New Rapid Methods for Assessing the Production and Removal of Labile Organic Carbon in Water Treatment Using Fluorescence and Oxygen Measurements

Abstract

Labile organic carbon is a major nutrient, controlling microbial activity in aquatic ecosystems and contributing to the global cycling of carbon. During the production and distribution of drinking water, labile carbon fractions often escape treatment, which threatens water quality and biostability. This study proposes and compares two rapid methods for monitoring the production and removal of labile organic carbon in freshwater. One method measures the consumption of oxygen by bacteria during their initial exponential growth phase and uses this to predict how much labile organic carbon is present. The other method uses an a priori model of the fluorescence composition of dissolved organic matter to estimate the relative amount of biodegradable carbon fractions.

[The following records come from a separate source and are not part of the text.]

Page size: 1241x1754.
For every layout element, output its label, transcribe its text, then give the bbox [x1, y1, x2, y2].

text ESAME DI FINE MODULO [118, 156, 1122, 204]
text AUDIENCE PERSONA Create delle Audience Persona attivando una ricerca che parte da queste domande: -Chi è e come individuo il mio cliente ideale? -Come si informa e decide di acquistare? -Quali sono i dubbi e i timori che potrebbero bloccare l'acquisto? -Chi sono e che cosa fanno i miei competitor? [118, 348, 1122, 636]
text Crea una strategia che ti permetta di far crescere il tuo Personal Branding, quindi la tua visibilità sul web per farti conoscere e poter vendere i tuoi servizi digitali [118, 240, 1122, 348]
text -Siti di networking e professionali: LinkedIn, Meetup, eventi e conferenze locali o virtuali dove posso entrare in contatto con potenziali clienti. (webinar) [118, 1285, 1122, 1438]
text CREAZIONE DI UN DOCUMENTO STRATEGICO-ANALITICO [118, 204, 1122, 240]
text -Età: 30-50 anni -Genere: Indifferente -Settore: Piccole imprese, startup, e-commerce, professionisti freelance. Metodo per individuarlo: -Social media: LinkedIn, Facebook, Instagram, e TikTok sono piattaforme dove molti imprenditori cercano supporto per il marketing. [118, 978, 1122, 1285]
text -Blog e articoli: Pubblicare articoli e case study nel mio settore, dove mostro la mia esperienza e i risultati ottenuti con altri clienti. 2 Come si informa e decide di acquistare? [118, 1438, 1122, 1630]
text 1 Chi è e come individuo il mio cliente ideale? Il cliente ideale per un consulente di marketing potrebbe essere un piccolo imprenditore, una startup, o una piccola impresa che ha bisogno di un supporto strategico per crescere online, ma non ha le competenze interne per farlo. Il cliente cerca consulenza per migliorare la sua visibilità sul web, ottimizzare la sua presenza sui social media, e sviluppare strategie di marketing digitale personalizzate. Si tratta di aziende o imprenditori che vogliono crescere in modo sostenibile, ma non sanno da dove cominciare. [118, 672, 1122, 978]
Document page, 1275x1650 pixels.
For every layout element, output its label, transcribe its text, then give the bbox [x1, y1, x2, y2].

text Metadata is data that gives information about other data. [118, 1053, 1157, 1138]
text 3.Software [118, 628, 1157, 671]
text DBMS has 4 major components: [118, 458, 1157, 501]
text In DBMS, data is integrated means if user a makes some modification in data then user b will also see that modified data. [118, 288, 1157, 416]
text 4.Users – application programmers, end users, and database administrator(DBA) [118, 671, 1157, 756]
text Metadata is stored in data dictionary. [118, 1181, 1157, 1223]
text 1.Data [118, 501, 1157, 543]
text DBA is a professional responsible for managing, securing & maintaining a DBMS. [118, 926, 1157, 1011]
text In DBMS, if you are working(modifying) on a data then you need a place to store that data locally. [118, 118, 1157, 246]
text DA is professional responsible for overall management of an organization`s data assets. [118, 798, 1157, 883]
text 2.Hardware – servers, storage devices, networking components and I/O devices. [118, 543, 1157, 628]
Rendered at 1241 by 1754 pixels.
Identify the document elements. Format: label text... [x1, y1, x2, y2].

In water treatment plants and in lab-scale experiments, both methods showed selectivity for biodegradable fractions of natural organic matter and indicated similar changes in scale and direction when water samples were exposed to biodegradation, with higher precision for the fluorescence measurement (coefficient of variation ∼1.5%) compared to the oxygen method (coefficient of variation ∼15%). Software is provided to aid in the implementation of these new methods, enabling their exploration and refinement in future studies.

Methods are proposed for estimating labile organic carbon concentrations in water from oxygen consumption rates and fluorescence composition.